Text for analysis:

The art of Fabrizio Arrieta (Costa Rica, 1982) understands personal identity as an unstable value transmitted by many factors that reveal the impact of mass media in the construction, metamorphosis, and control of our own identity. As a starting point, Arrieta uses everyday images from fashion magazines and other social media. These are, to some extent, the reflection of our times: how we act and relate to each other thanks to the internet and its effects on aesthetics, culture, and society. Arrieta wholly appropriates these images and their human forms to modify, tear, distort, scratch, darken, corrupt, splinter, them in order to create new references that lead us to generate more questions, instead of giving us an answer.

Data under study:
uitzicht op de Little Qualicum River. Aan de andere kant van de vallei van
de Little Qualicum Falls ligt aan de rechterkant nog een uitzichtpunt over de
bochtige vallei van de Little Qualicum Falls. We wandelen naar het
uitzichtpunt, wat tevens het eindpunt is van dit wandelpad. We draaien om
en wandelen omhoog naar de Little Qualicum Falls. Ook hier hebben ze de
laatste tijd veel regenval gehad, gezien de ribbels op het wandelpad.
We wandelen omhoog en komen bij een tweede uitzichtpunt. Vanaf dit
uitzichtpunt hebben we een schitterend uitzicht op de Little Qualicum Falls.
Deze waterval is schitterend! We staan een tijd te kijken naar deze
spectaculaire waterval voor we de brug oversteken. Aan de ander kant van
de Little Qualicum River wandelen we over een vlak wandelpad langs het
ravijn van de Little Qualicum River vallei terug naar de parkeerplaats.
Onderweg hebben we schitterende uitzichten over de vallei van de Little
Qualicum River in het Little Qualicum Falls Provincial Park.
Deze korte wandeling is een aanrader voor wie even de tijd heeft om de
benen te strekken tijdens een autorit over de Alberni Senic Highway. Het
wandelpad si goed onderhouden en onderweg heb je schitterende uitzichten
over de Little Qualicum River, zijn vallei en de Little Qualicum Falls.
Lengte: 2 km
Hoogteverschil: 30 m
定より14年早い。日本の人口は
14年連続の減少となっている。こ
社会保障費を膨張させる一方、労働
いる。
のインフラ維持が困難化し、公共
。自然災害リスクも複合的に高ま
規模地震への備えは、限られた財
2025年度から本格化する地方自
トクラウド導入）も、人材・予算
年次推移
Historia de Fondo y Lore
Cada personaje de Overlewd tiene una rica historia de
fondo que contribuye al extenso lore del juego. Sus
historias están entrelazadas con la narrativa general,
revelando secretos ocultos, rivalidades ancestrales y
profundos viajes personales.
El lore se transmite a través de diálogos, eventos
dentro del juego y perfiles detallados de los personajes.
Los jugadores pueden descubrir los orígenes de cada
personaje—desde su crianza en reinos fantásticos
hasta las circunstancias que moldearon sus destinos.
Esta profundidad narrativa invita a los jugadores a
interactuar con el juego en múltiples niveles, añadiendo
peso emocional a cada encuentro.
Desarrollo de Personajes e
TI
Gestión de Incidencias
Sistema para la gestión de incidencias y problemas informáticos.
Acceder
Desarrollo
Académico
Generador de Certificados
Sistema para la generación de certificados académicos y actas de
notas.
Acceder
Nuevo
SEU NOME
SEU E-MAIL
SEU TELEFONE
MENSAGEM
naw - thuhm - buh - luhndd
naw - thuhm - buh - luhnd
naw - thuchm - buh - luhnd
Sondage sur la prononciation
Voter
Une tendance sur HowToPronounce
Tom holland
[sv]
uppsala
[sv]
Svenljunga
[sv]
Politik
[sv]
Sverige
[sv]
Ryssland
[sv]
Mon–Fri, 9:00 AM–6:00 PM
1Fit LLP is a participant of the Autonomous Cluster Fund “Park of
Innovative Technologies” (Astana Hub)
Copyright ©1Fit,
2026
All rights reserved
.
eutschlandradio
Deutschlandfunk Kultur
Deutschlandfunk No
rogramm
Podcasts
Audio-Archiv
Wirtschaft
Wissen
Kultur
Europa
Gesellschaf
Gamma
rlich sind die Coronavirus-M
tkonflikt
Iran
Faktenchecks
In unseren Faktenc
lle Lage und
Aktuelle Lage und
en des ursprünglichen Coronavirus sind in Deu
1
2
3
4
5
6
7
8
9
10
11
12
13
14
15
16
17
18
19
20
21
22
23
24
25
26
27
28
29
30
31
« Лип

* * *

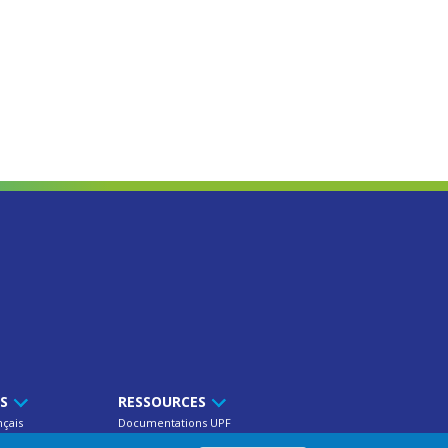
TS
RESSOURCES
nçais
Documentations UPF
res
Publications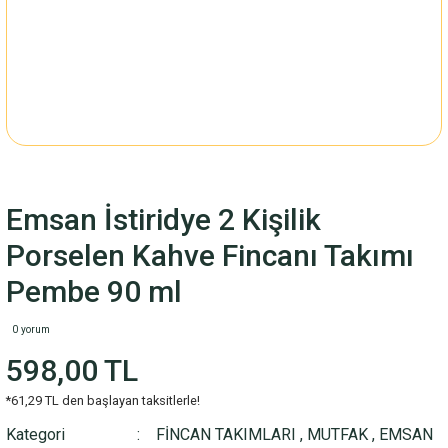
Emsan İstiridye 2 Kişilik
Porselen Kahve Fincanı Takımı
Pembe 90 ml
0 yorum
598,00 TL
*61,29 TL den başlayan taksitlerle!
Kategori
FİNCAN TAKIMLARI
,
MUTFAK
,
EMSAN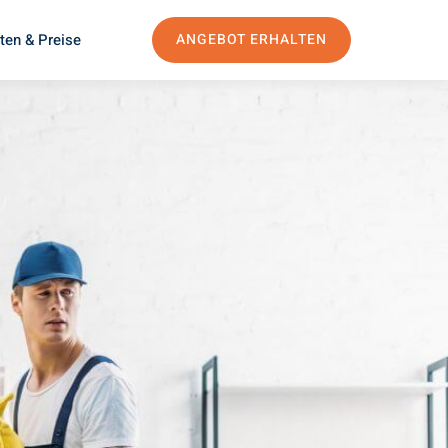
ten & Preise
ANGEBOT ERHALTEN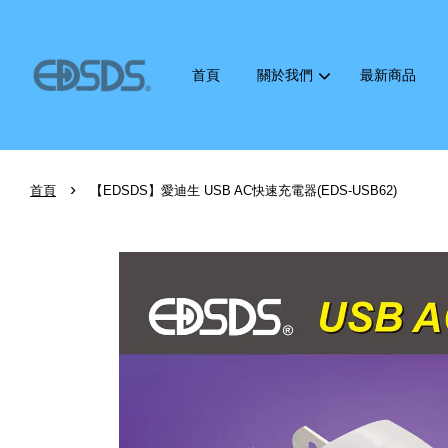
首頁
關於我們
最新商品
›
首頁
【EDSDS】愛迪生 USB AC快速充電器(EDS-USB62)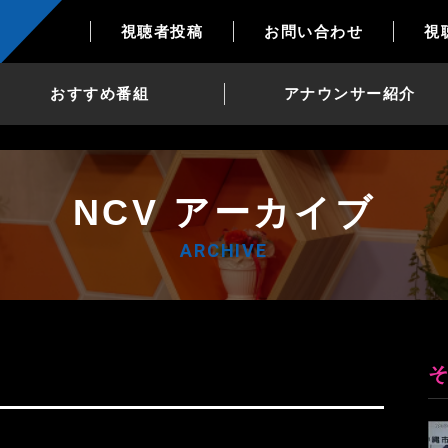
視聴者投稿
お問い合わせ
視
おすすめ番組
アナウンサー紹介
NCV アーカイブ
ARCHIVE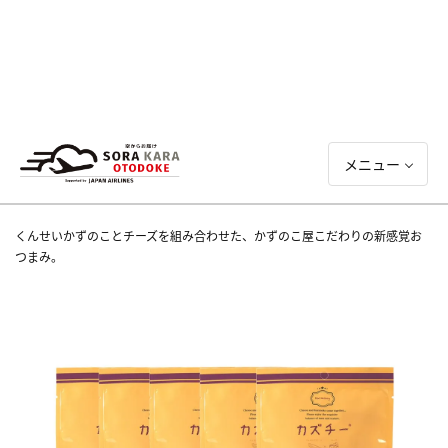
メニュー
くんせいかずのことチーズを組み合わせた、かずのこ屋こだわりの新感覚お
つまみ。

Exercises to complete:
(1) According to the passage on Fabrizio Arrieta's art, what does Arrieta use as a starting point?
(2) Decide whether each statement agrees with the passage on Fabrizio Arrieta's art, answering yes or no and quoting the words of the passage that settle it: (a) Arrieta's art treats personal identity as a stable value. (b) The new references Arrieta creates are meant to give viewers an answer. (c) Arrieta appropriates the images and then modifies and distorts them.
(3) Continue the passage on Fabrizio Arrieta's art from its final sentence.

Exercise results:
(1) Everyday images from fashion magazines and other social media.

(2)
(a) No: "understands personal identity as an unstable value"
(b) No: "lead us to generate more questions, instead of giving us an answer"
(c) Yes: "Arrieta wholly appropriates these images and their human forms to modify, tear, distort"

(3)
Focusing on technique, structure and composition, the artist offers us an incisive and seductive work at first sight, but whose perverse games unleash a curiosity that persuades us to look for “another” image and its underlying narrative. His paintings renounce the idea of totality, evidencing the fragments and the means that partake in the process of cutting, drawing, painting, and editing. He thus offers the viewer some clues about his exploration of painting and his connections to the history of art. Arrieta works with recognizable elements, but the strangeness of the shapes —as well as the combination and distortion of the figures— touch the limits of abstraction, transforming what is recognizable into something more significant, unsettling, and moving.
He lives and works in San José, Costa Rica.